L’objectif de ce texte, c’est de continuer à contrôler les détenus pour terrorisme une fois qu’ils sont sortis de prison. C’est déjà possible aujourd’hui pendant un an, et le gouvernement veut étendre cette période à 5 ans.

Le dispositif prévoit par exemple l’obligation d’établir sa résidence en un lieu donné, de répondre aux convocations du juge de l’application des peines ou de respecter une prise en charge sanitaire, sociale, éducative ou psychologique.

Ces mesures concerneront les détenus condamnés à des peines d’au moins 5 ans et dont la dangerosité est jugée particulièrement élevée. Une proposition de loi quasi-identique avait été censurée par le conseil constitutionnel en juillet dernier: les sages avaient reconnu l’utilité d’une surveillance pour la sécurité nationale, mais avaient condamné des atteintes à la liberté d’aller et venir et au droit au respect de la vie privée.

"Une fois de plus, le législateur obéit presque aux lois de l'opinion", tacle un avocat

Le gouvernement dit avoir tenu compte de ces remarques et a notamment éliminé une disposition: le placement sous bracelet électronique de ces anciens détenus.

Invité de RMC ce jeudi matin, l'avocat pénaliste Vincent Brenghart estime que ne nouveau n'apporte pas grand chose.

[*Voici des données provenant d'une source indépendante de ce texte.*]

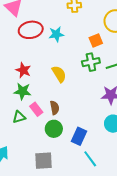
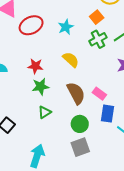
cyan star: (56, 34) -> (66, 27), moved
brown semicircle: (55, 108) -> (76, 93), size x1.6
pink rectangle: (36, 109) -> (99, 94), moved
green circle: (54, 129) -> (80, 124), moved

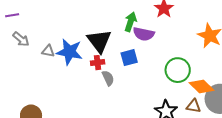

"Depuis les années 80 on fait face à une frénésie législative avec un empilement de projet de lois antiterroristes. Le Conseil d'Etat et Conseil constitutionnel ont censuré le précédent projet, car ils estiment que ce n'est pas nécessaire au regard des outils déjà existants dans la législation. On avait déjà ce qu'il fallait."

Pour lui, ce n'est que de la com' au regard de l'actualité.

"C'est regrettable de constater qu'une fois de plus, le législateur obéit presque aux lois de l'opinion et préfère, plutôt que de faire une étude de l'application des textes existants, faire une nouvelle loi pour montrer à l'opinion que quelque chose est fait. C'est ça qui est regrettable."